__WRITTEN TASK__
Convert the entire listing below into a JSON array of strings, one string per line, skipping blank lines. Leave the picture markers out of the array.

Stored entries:
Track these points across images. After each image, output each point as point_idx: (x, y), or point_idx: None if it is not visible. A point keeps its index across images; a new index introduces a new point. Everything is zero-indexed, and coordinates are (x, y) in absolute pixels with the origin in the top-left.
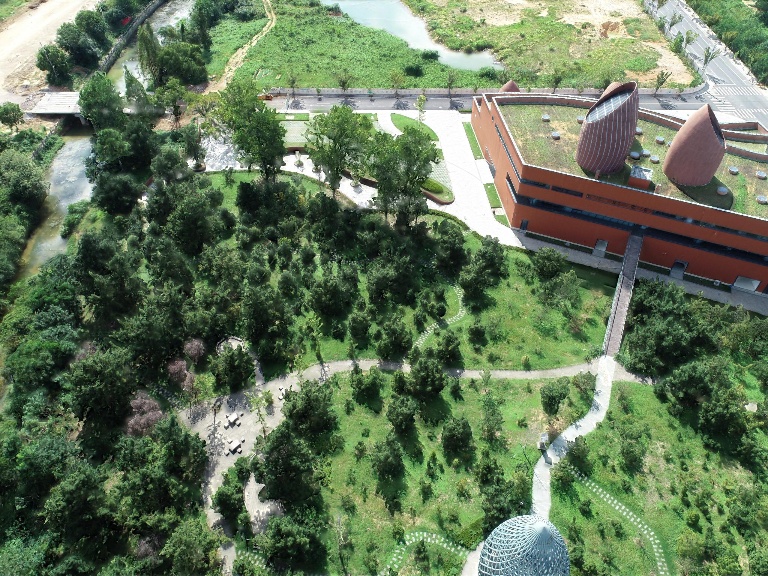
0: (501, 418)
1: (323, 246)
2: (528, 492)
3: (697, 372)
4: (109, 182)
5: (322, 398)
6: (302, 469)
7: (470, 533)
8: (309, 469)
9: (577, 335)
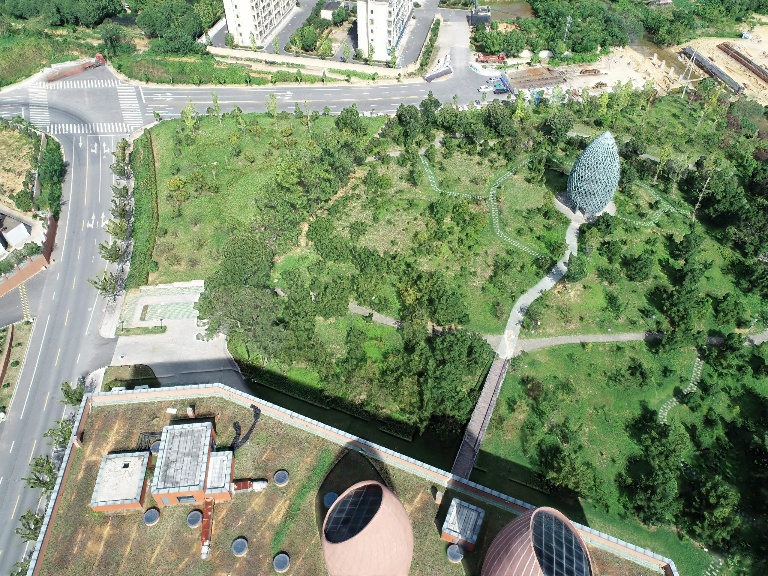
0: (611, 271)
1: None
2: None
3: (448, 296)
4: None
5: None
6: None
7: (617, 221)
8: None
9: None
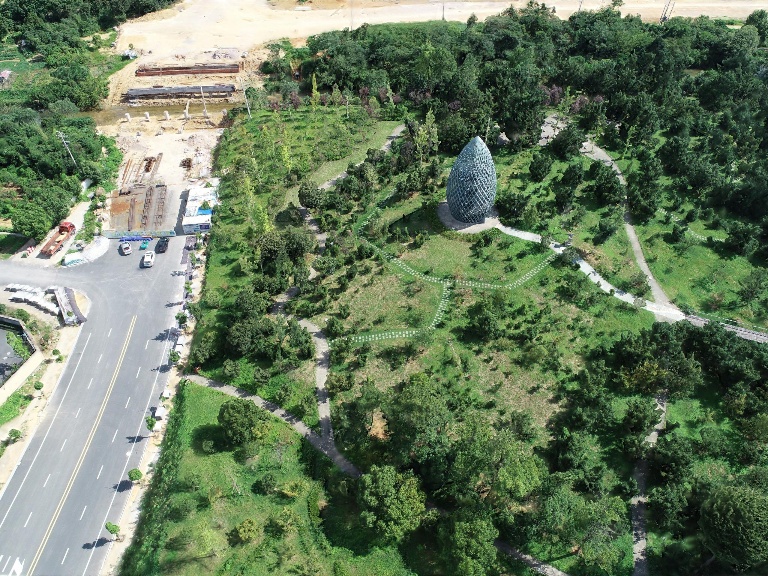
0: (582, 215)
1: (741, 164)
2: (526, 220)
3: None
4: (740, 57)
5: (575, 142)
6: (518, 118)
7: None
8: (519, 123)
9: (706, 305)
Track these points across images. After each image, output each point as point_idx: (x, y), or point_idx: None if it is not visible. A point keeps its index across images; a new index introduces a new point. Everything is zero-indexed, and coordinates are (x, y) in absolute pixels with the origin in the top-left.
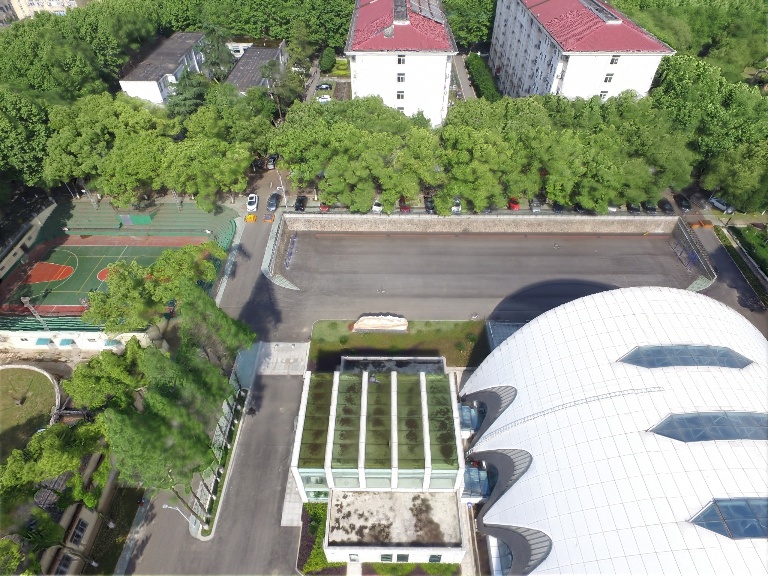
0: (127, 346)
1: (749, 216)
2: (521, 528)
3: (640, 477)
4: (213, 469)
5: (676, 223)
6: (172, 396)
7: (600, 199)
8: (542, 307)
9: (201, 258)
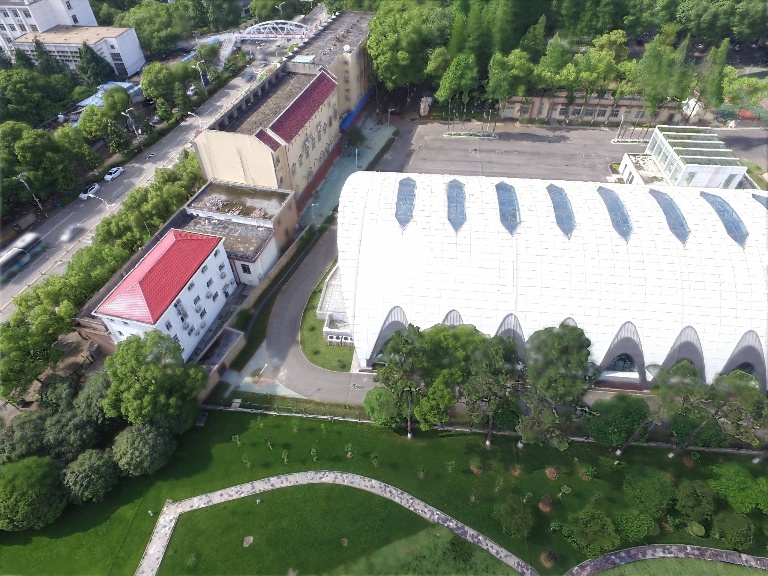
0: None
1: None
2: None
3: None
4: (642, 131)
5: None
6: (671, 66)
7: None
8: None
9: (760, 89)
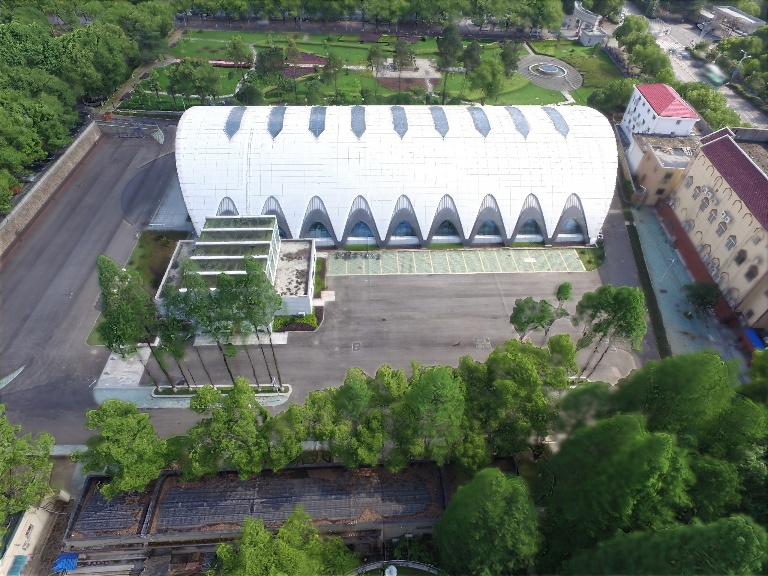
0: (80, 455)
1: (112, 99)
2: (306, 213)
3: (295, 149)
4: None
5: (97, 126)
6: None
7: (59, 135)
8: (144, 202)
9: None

__FINAL RESULT__
[
  "Track these points across images. After each image, output each point as point_idx: (x, y), or point_idx: None if it is not visible. A point keeps its index across images; a new index introduces a new point. Everything is zero-indexed, and coordinates are (x, y) in absolute pixels with the origin in the top-left.",
  "0: (501, 418)",
  "1: (323, 246)",
  "2: (528, 492)",
  "3: (697, 372)",
  "4: (109, 182)",
  "5: (322, 398)",
  "6: (302, 469)",
  "7: (470, 533)",
  "8: (309, 469)",
  "9: (577, 335)",
  "0: (611, 271)",
  "1: None",
  "2: None",
  "3: (448, 296)",
  "4: None",
  "5: None",
  "6: None",
  "7: (617, 221)",
  "8: None",
  "9: None",
  "0: (582, 215)",
  "1: (741, 164)",
  "2: (526, 220)",
  "3: None",
  "4: (740, 57)",
  "5: (575, 142)",
  "6: (518, 118)",
  "7: None",
  "8: (519, 123)",
  "9: (706, 305)",
  "Track these points across images. After each image, output each point as point_idx: (x, y), or point_idx: None if it is not visible. A point keeps its index across images; a new index introduces a new point. Everything is zero-indexed, and coordinates are (x, y) in absolute pixels with the origin in the top-left.",
  "0: (127, 346)",
  "1: (749, 216)",
  "2: (521, 528)",
  "3: (640, 477)",
  "4: (213, 469)",
  "5: (676, 223)",
  "6: (172, 396)",
  "7: (600, 199)",
  "8: (542, 307)",
  "9: (201, 258)",
  "0: None",
  "1: None",
  "2: None",
  "3: None",
  "4: (642, 131)",
  "5: None",
  "6: (671, 66)",
  "7: None",
  "8: None",
  "9: (760, 89)",
  "0: (80, 455)",
  "1: (112, 99)",
  "2: (306, 213)",
  "3: (295, 149)",
  "4: None",
  "5: (97, 126)",
  "6: None",
  "7: (59, 135)",
  "8: (144, 202)",
  "9: None"
]